The Paradox Of Pay Toilets Revisited

I have blogged previously on this obscure and odd topic, but staying in Europe for extended periods as I am doing now (based in Florence, Italy for the semester, but traveling around giving lectures) always reminds me of it. Plus, I have new observations on some of the supposed explanations.

So, the paradox is that in the supposedly more market capitalist US, there simply are no pay toilets, at least not overtly, although there were some a half century ago, usually with slot for coins on the doors of them, not somebody sitting at the entrance taking money for you even to get into one. However, in supposedly more socialist Europe, at least some of its countries, certainly including France, Italy, and Russia, one finds this latter in many public toilets: someone sitting at the entrance taking money before you can enter at all. Why?

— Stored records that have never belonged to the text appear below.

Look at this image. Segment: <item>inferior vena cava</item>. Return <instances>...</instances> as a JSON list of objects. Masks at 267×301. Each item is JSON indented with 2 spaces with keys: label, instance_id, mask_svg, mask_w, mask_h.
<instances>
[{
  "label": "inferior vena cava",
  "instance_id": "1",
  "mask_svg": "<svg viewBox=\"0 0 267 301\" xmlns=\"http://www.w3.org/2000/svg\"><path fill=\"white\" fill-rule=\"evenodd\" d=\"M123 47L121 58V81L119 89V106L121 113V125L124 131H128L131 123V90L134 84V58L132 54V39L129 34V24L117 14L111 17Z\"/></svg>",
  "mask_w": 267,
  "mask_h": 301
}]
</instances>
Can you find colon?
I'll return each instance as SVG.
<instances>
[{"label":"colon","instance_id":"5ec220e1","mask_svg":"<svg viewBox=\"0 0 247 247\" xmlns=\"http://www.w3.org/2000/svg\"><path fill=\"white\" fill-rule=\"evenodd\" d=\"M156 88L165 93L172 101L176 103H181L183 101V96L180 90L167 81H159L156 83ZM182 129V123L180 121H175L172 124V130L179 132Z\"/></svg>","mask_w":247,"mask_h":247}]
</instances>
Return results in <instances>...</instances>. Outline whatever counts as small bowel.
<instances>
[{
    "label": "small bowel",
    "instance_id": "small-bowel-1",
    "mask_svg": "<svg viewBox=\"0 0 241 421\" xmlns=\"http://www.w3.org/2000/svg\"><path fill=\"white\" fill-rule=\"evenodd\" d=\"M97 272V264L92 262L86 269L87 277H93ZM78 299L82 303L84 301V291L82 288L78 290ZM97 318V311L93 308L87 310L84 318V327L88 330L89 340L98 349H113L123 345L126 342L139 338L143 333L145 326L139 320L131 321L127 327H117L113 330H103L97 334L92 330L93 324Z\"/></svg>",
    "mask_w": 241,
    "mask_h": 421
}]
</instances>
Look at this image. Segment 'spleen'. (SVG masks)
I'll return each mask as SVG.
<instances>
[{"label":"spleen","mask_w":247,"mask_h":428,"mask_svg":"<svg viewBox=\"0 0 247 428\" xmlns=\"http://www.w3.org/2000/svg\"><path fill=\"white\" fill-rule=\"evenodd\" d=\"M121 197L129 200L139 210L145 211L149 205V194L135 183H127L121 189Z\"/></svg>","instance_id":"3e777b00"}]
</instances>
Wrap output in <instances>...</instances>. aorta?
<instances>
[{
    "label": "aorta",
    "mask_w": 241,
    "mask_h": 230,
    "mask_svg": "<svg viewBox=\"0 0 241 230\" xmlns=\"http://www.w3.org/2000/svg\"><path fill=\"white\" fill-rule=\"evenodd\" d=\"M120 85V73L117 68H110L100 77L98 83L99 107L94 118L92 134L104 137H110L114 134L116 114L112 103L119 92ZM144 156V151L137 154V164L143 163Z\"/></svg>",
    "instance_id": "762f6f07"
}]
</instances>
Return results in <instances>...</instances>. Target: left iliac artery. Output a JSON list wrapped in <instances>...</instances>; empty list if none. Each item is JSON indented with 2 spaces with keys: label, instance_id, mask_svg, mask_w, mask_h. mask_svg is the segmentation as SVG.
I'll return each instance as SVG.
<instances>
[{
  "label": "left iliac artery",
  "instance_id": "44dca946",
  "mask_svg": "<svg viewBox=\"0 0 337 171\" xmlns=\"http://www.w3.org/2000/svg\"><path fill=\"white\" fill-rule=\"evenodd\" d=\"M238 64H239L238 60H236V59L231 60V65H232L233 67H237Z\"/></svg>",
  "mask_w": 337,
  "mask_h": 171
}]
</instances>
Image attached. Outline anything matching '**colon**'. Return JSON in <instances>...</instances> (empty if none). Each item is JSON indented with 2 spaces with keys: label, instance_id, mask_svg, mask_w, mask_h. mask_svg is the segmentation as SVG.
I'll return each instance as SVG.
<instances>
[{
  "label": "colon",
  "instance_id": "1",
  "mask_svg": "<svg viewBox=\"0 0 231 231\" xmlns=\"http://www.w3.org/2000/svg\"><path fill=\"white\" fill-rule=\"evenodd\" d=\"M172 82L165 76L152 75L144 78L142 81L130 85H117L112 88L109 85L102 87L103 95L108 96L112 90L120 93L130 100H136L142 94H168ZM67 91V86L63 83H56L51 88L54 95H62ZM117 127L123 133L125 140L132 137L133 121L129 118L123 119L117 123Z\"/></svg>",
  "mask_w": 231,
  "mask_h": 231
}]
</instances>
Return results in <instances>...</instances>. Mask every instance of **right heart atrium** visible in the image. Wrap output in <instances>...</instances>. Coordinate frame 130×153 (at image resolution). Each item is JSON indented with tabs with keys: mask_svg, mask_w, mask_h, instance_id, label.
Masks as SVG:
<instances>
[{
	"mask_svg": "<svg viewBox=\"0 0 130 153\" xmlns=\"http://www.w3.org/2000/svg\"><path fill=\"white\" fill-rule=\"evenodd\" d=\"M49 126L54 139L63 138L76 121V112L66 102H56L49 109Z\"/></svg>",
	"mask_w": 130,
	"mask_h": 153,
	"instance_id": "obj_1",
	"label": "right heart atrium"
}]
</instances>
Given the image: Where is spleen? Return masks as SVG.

One explanation I have heard is that it is an employment preserving device. However, increasingly I see those people being replaced by slots for coins in the newer ones at the entrances.

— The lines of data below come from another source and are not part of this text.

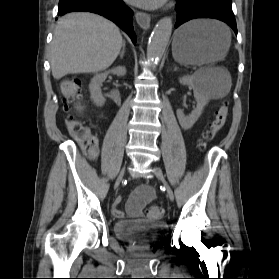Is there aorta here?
Returning <instances> with one entry per match:
<instances>
[{"label": "aorta", "mask_w": 279, "mask_h": 279, "mask_svg": "<svg viewBox=\"0 0 279 279\" xmlns=\"http://www.w3.org/2000/svg\"><path fill=\"white\" fill-rule=\"evenodd\" d=\"M173 28L171 17H164L156 24L147 47V57L152 62L159 61L169 42Z\"/></svg>", "instance_id": "aorta-1"}]
</instances>
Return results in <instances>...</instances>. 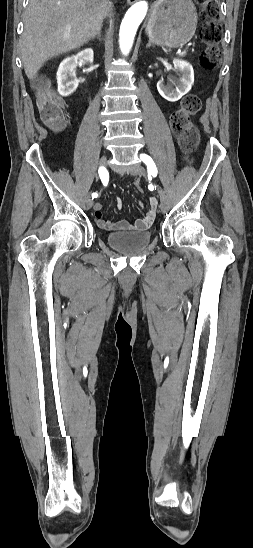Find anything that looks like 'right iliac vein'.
Here are the masks:
<instances>
[{"label": "right iliac vein", "instance_id": "63e3f726", "mask_svg": "<svg viewBox=\"0 0 253 548\" xmlns=\"http://www.w3.org/2000/svg\"><path fill=\"white\" fill-rule=\"evenodd\" d=\"M106 163H107V156H106V155H103V156L101 157L100 161H99V165H100L101 167H103V166L106 165ZM92 205H93V200H92V198H91V195H89V196L87 197V200H86V206H87L88 209H90V208L92 207Z\"/></svg>", "mask_w": 253, "mask_h": 548}]
</instances>
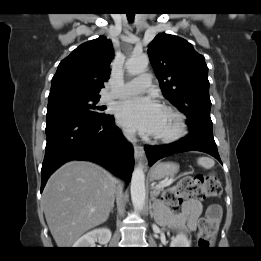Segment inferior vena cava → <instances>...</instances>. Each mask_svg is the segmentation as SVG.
Segmentation results:
<instances>
[{
    "instance_id": "inferior-vena-cava-1",
    "label": "inferior vena cava",
    "mask_w": 261,
    "mask_h": 261,
    "mask_svg": "<svg viewBox=\"0 0 261 261\" xmlns=\"http://www.w3.org/2000/svg\"><path fill=\"white\" fill-rule=\"evenodd\" d=\"M125 136H126V138H127L130 142H135V141H136L135 136H134V134H132V133H125Z\"/></svg>"
}]
</instances>
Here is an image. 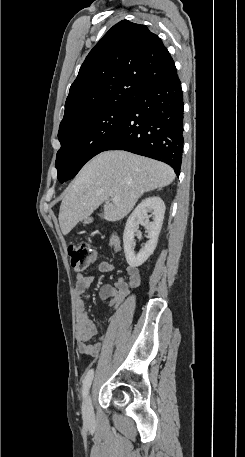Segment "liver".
I'll return each instance as SVG.
<instances>
[{
  "label": "liver",
  "instance_id": "1",
  "mask_svg": "<svg viewBox=\"0 0 245 457\" xmlns=\"http://www.w3.org/2000/svg\"><path fill=\"white\" fill-rule=\"evenodd\" d=\"M175 172L169 164L132 154L126 150H105L84 164L67 186L59 210L62 235H68L79 220L104 204L103 218L121 220L143 192L167 186ZM119 196V204L109 202Z\"/></svg>",
  "mask_w": 245,
  "mask_h": 457
}]
</instances>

Another is that it is necessary to pay for their upkeep. Well, I was just in one the other day in Siena that had the woman out front taking money, but it was in terrible shape without even seats on the toilets. Yes, I grant that the newer ones are usually in good shape. But, this does not answer why we do not do this in the US. Indeed, in Virginia in the last few years the rest areas on the interstates were closed for awhile due to funding shortages (since reopened), but not a single solitary soul suggested publicly that maybe the resolution was to make people pay for using them.

In short, I do not see either the employment or paying for their upkeep arguments as holding much water. This remains basically a mystery to me. Somehow in the US we think releaving oneself for free is a divine right, even as audiences laugh and cheer at the idea of people dying who do not pay for health insurance, while in much of Europe it is taken for granted that one must pay to releave oneself, even as they have universal health insurance coverage.

BTW, I do recognize that de facto private toilets are often for pay in that businesses will make them available only to paying customers. But one finds this in about equal proportions in both the US and most of Europe as near as I can tell.